La semana pasada, el Dane reveló un dato extremadamente preocupante: el desplome de nuestro PIB en 20% durante el mes de abril, la caída más fuerte de la historia de Colombia. No quiero pensar cuál será el resultado de mayo y junio, meses en los que más duramente se ha sentido la parálisis productiva.
He planteado, como muchos otros, que las secuelas económicas de la pandemia serán aún peores que la propia enfermedad. El desempleo, el cierre de empresas, la drástica reducción en la demanda de bienes y servicios y la desaceleración de sectores claves (como el de los hidrocarburos) se están convirtiendo en el fertilizante para discursos populistas e irresponsables que ponen en grave riesgo el libre mercado y la libertad de empresa en nuestro país.
Cuando las gentes pierden sus medios de subsistencia, ven cómo sus ahorros se esfuman rápidamente y se desaparecen posibilidades (como el acceso a una educación de calidad), son más susceptibles de creer en las “bondades” de modelos de probada ineficacia, como el que se implementó en Venezuela.

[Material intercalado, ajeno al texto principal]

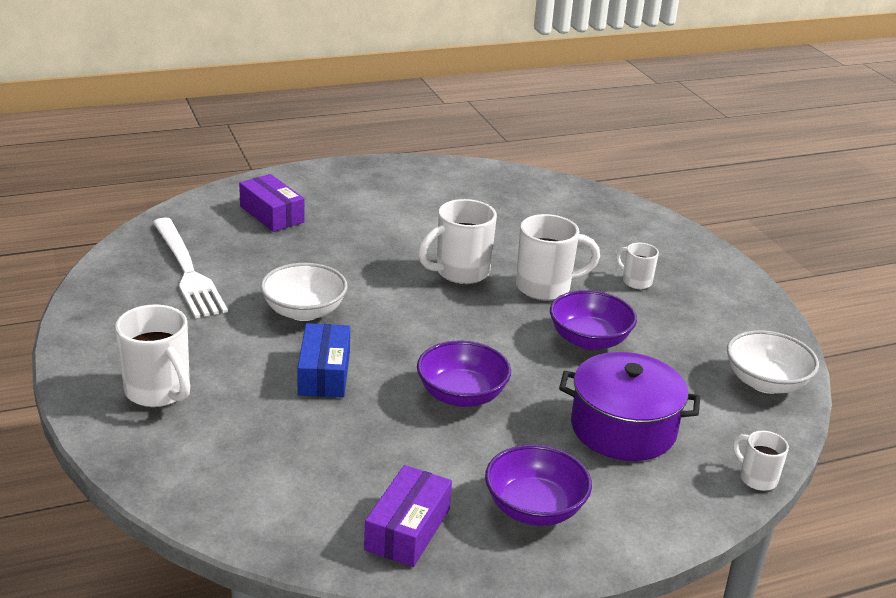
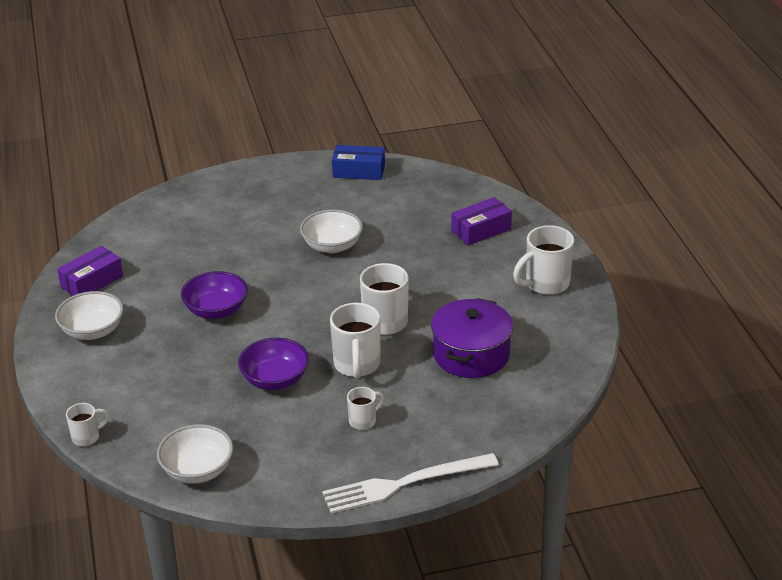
camera: 100 degrees right, 5 degrees up
white mug [115,304,190,407] -> white mug moved to [513,225,574,295]
white fork [153,217,228,318] -> white fork moved to [322,453,499,514]
blue box [297,323,350,398] -> blue box moved to [332,145,385,180]
purple box [364,465,452,567] -> purple box turned 75 degrees counterclockwise [57,246,123,296]
purple bowl [485,445,592,526] -> white bowl [55,291,124,340]
purple pot [559,352,700,461] -> purple pot moved to [431,298,513,378]

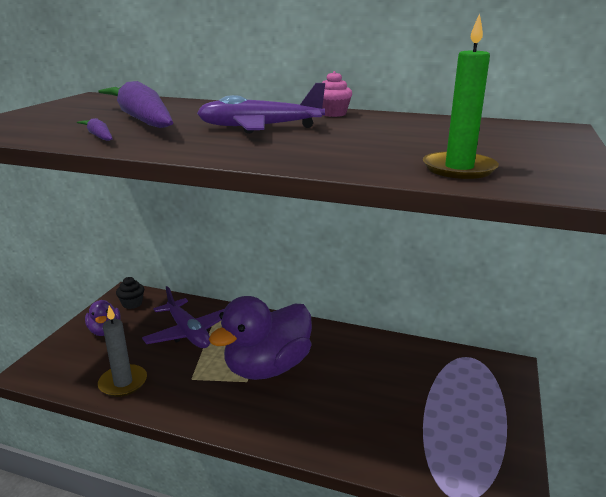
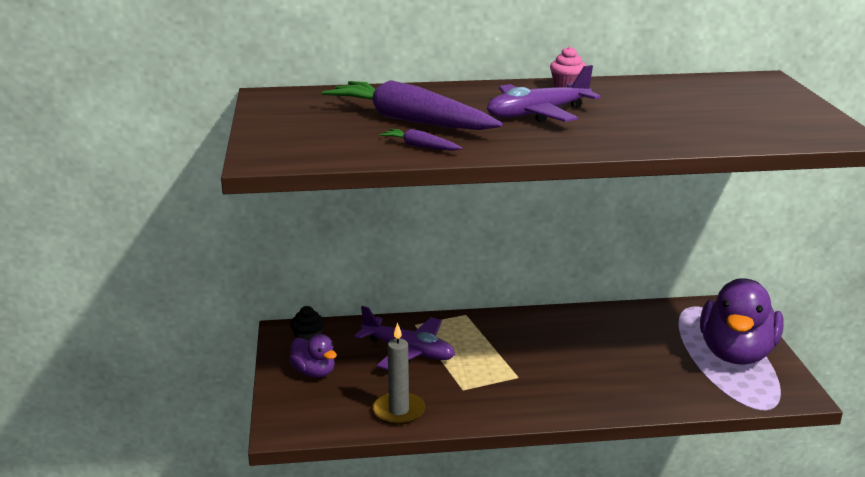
camera: 25 degrees left, 0 degrees up
purple duck [209,296,312,380] -> purple duck moved to [700,278,783,365]
green candle [423,13,499,179] -> none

El Socialismo del Siglo XXI vendió la idea de que las riquezas naturales venezolanas, administradas con rigor y sin corrupción, alcanzarían para reducir la brecha entre ricos y pobres a través de la implementación de ambiciosos -en mi criterio fantasiosos- programas íntegramente subsidiados por el Estado. Cuando Chávez subió al poder, Venezuela extraía alrededor de 3,5 millones de barriles de petróleo al día. Hoy, la producción escasamente supera al medio millón. Y no es porque las reservas se hubieran agotado, sino porque el modelo económico fue tan desastroso que acabó con todo.
No se trata de asustar con el “coco” del llamado “castrochavismo”, sino de entender cuáles son las posibles consecuencias a las que nos estamos enfrentando, de no lograr una reactivación más o menos exitosa de nuestra malograda economía.
No podemos llamarnos a engaños, creyendo que lo que se desplomó en segundos, podrá reconstruirse en breve tiempo. Pero sí es importante, para efectos de atraer la inversión y de generar confianza, que se envíen señales en el sentido correcto. Además de las políticas y programas que lance el Gobierno, el sector privado tiene una misión colosal y ahí la banca juega un papel preponderante. Desafortunadamente -y así lo he dicho desde que comenzó esta crisis-, los banqueros han sido inferiores al desafío que nos ha planteado la naturaleza, lo que ha llevado a centenares de empresas a la quiebra, con graves efectos en materia de empleo.
Se ha repetido, como si fuera un lugar común, que de esta situación podemos salir adelante, si nos unimos. Y salir significa, además de la reactivación económica, evitar que, en dos años, cuando corresponderá elegir al próximo Presidente de la República, el país se vaya por el despeñadero populista.
Ojalá la banca deje la miopía y tenga la capacidad de hacer una mirada integral de la situación, porque nadie podrá controvertir que ellos -los bancos- serán los primeros damnificados en un régimen enemigo de la economía de mercado.